Given an array nums, we call (i, j) an important reverse pair if i < j and nums[i] > 2*nums[j].

You need to return the number of important reverse pairs in the given array.

Example1:

Input: [1,3,2,3,1]
Output: 2

Example2:

Input: [2,4,3,5,1]
Output: 3

Note:

1. The length of the given array will not exceed 50,000.
2. All the numbers in the input array are in the range of 32-bit integer.

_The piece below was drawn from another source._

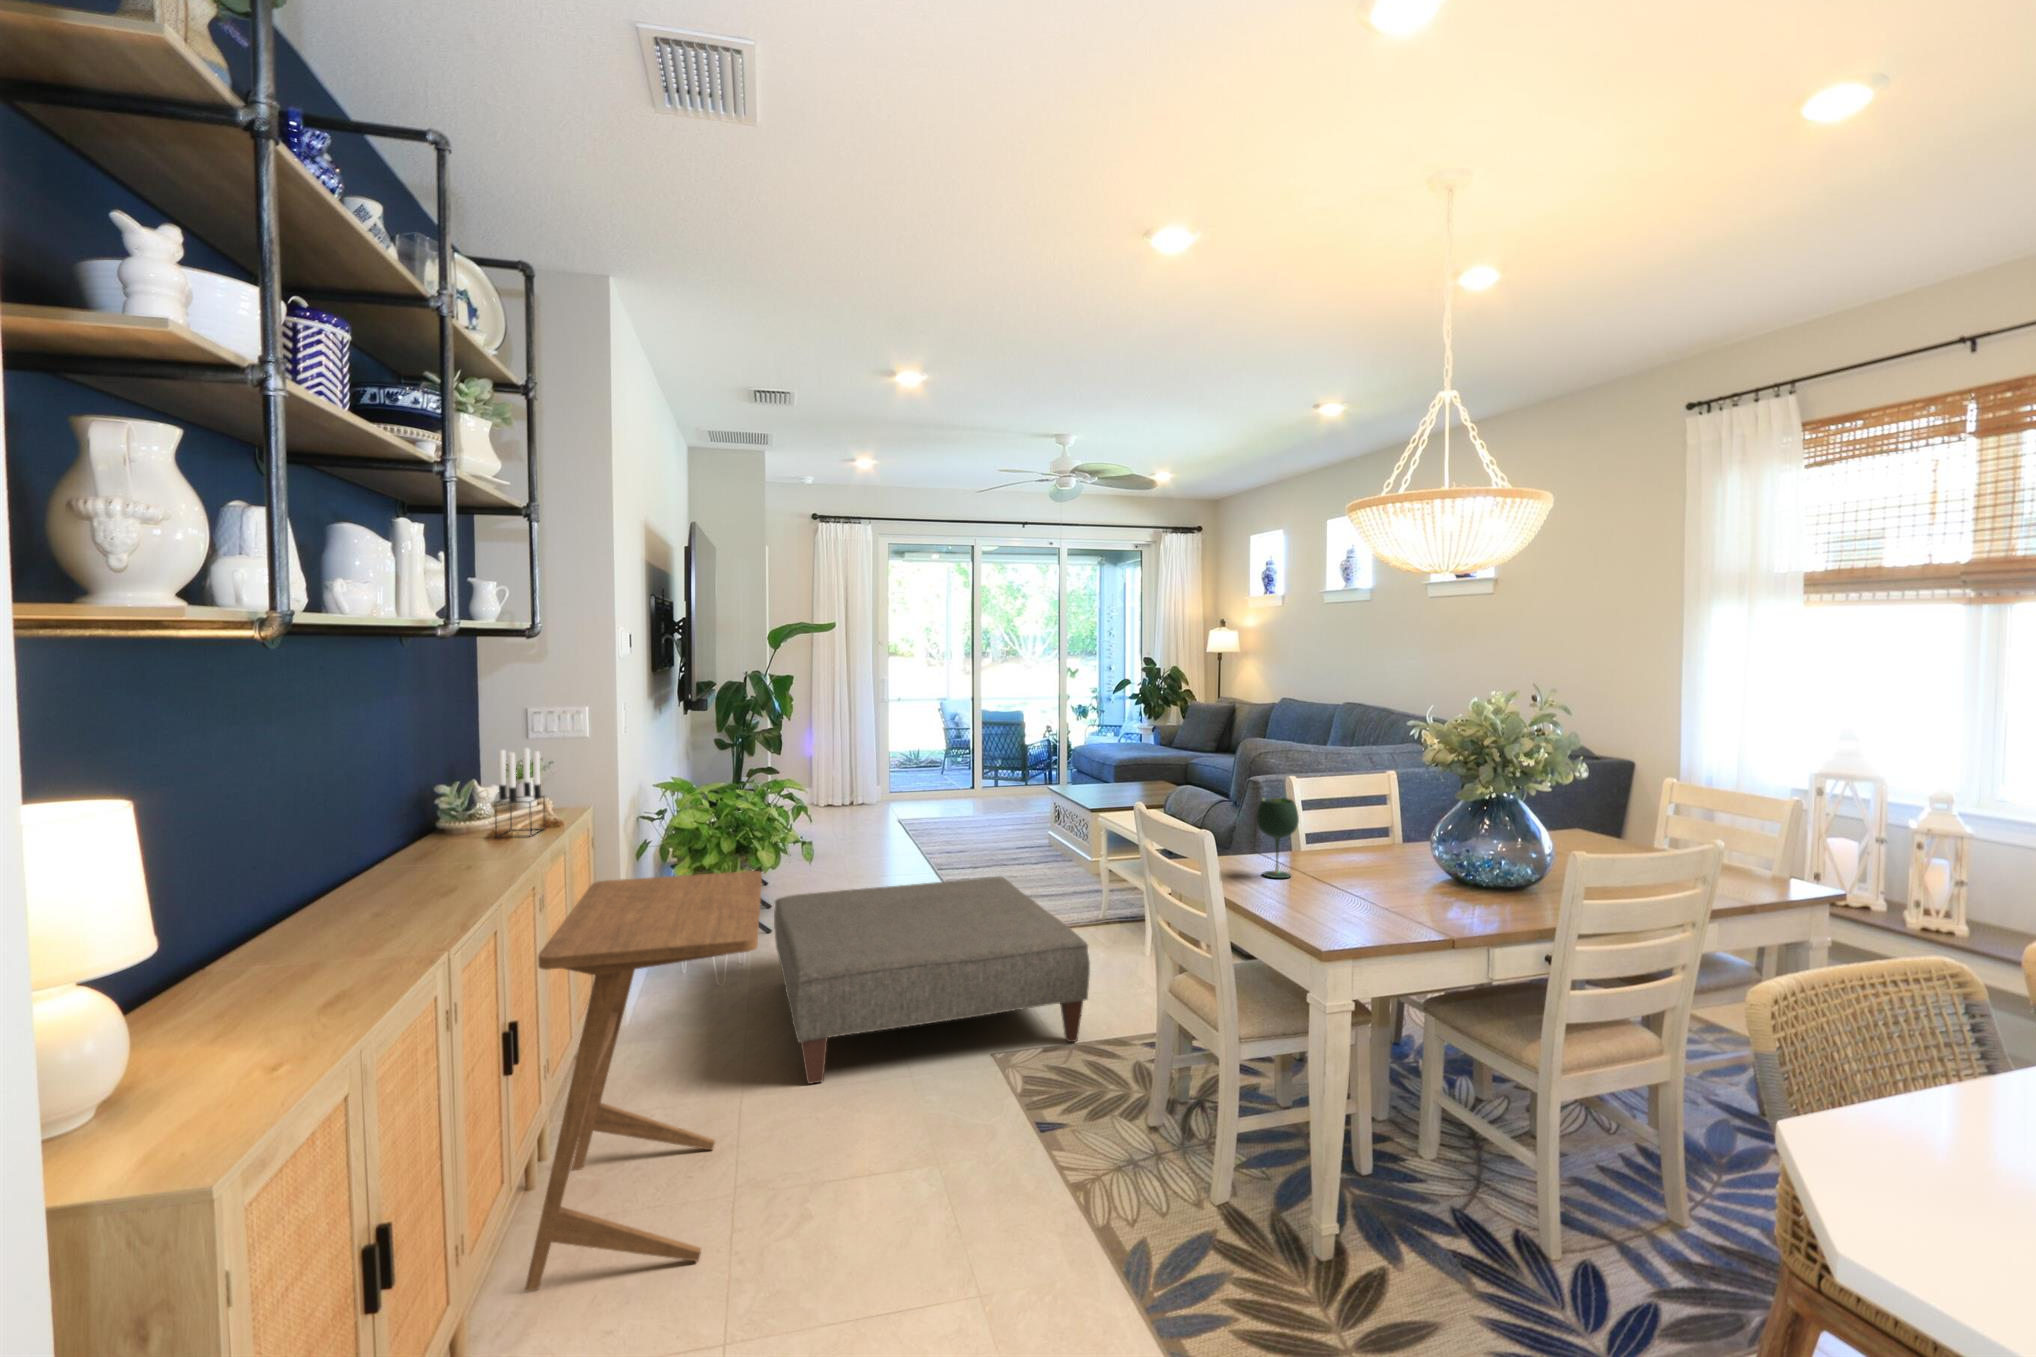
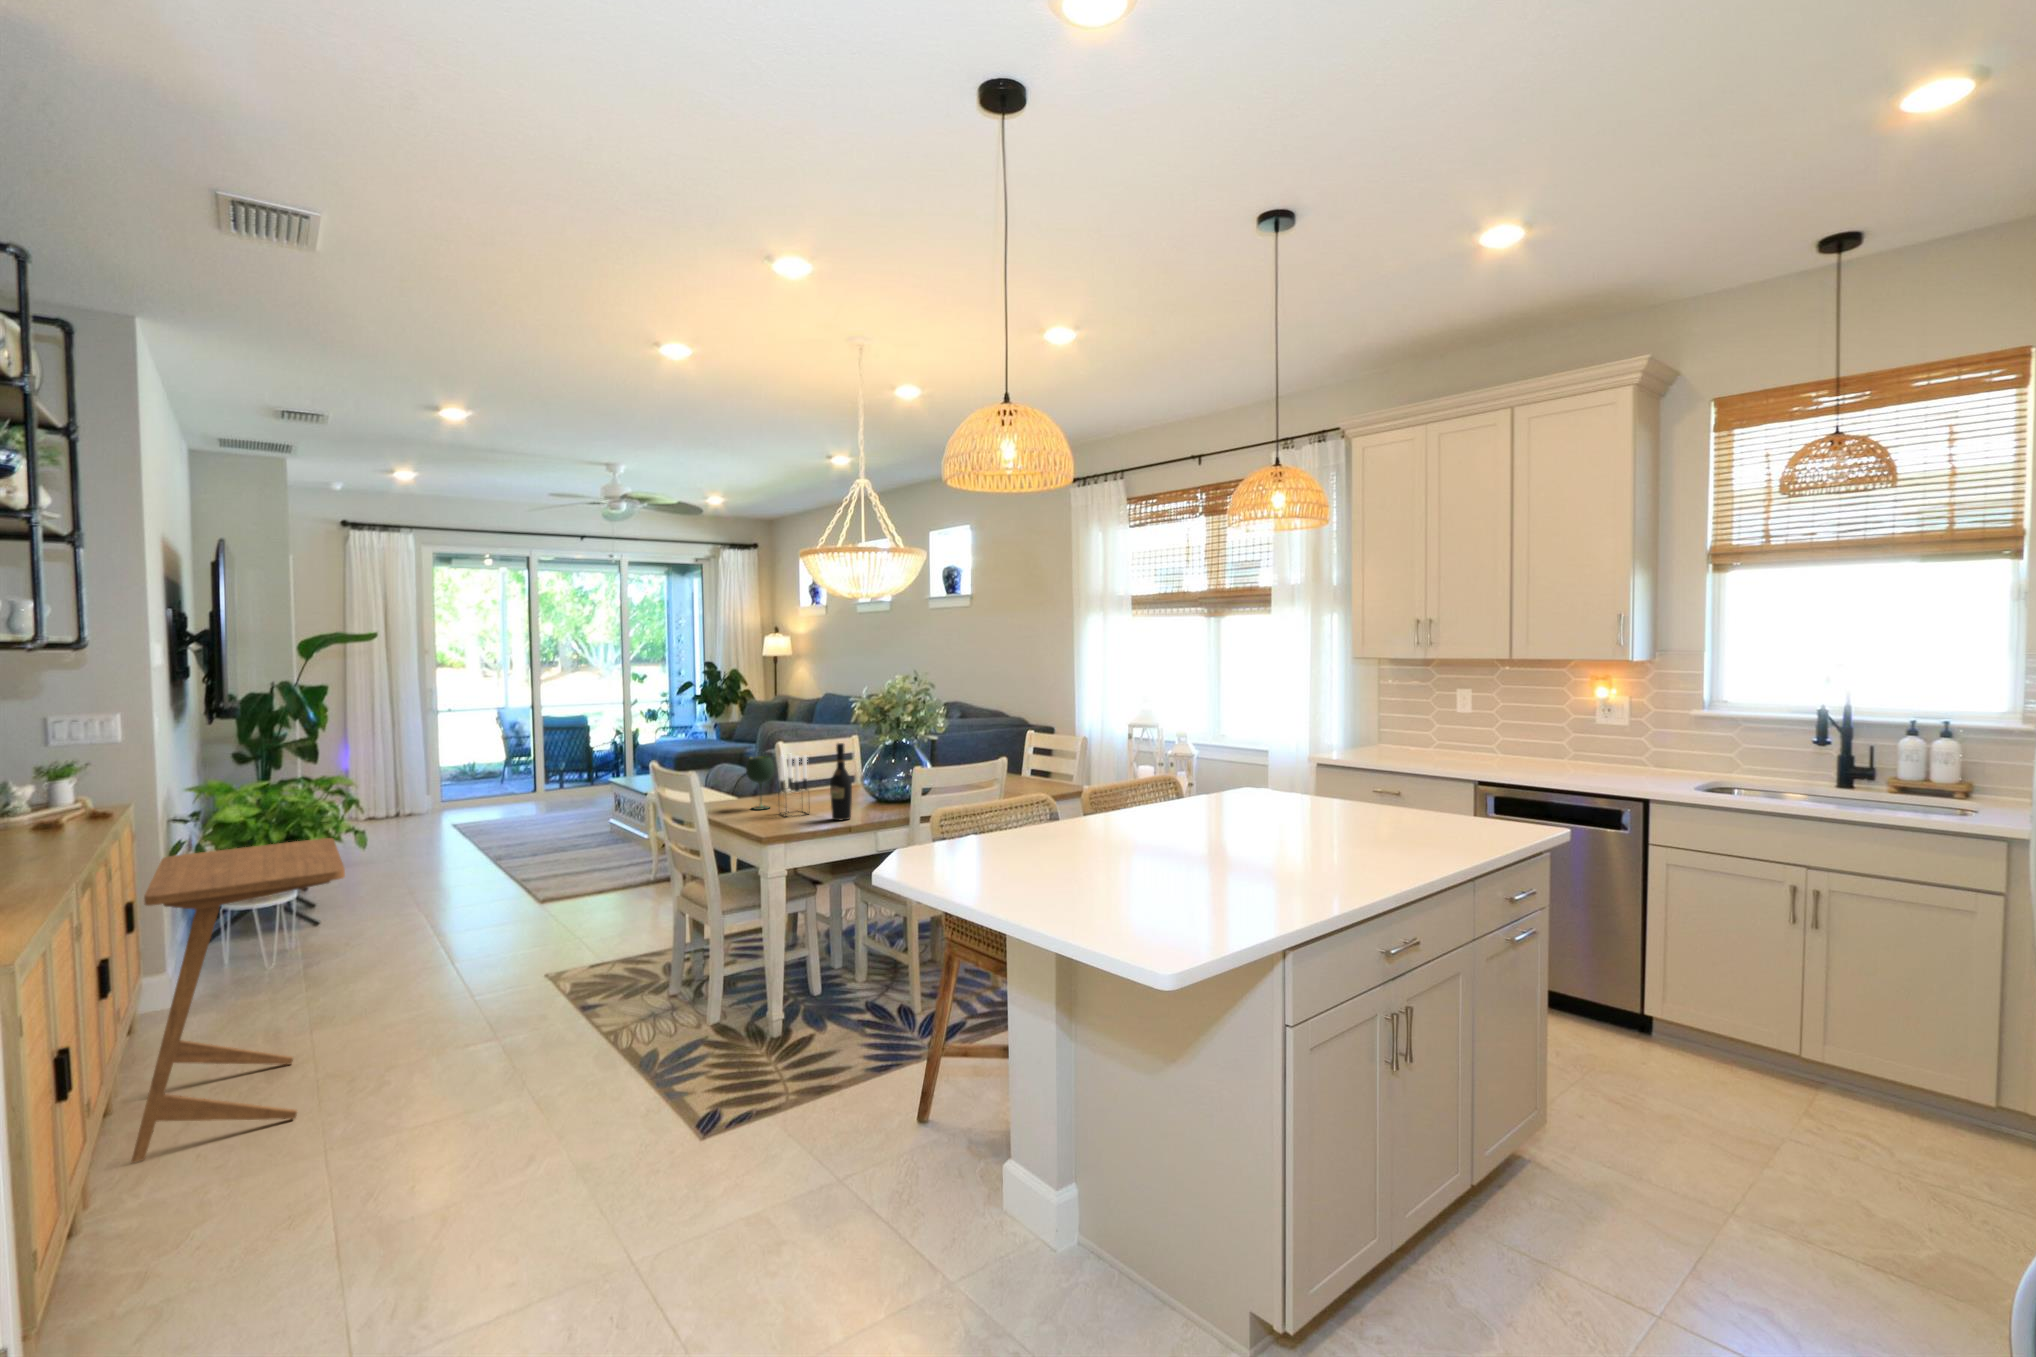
candle holder: present [495,748,546,837] -> present [778,754,808,816]
wine bottle: none [1409,794,1447,922] -> present [830,743,852,821]
ottoman: present [774,877,1090,1084] -> none [329,847,631,1014]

# Solution 1: Using Binary Index Tree, which has O(nlogn) time complexity.

class BIT():
    def __init__(self, n):
        self.n = n + 1
        self.sums = [0] * self.n

    def update(self, i, delta):
        while i < self.n:
            self.sums[i] += delta
            i += i & (-i)

    def query(self, i):
        res = 0
        while i > 0:
            res += self.sums[i]
            i -= i & (-i)
        return res
    
class Solution:
    def reversePairs(self, nums: List[int]) -> int:
        sorted_nums = sorted(list(set(nums + [x * 2 for x in nums])))
        tree = BIT(len(sorted_nums))

        res = 0
        ranks = {}

        for i, n in enumerate(sorted_nums):
            ranks[n] = i + 1

        for n in nums[::-1]:
            res += tree.query(ranks[n] - 1)
            tree.update(ranks[n * 2], 1)

        return res

# Solution 2: At this time, we are going to use bisect. Got inspiration from Merge Sort (Divide and Conquer).

class Solution:
    def reversePairs(self, nums: List[int]) -> int:
        ranks = list()
        ans = 0

        for n in reverse(nums):
            ans += bisect.bisect_left(ranks, n)
            bisect.insort_left(ranks, n * 2)

        return ans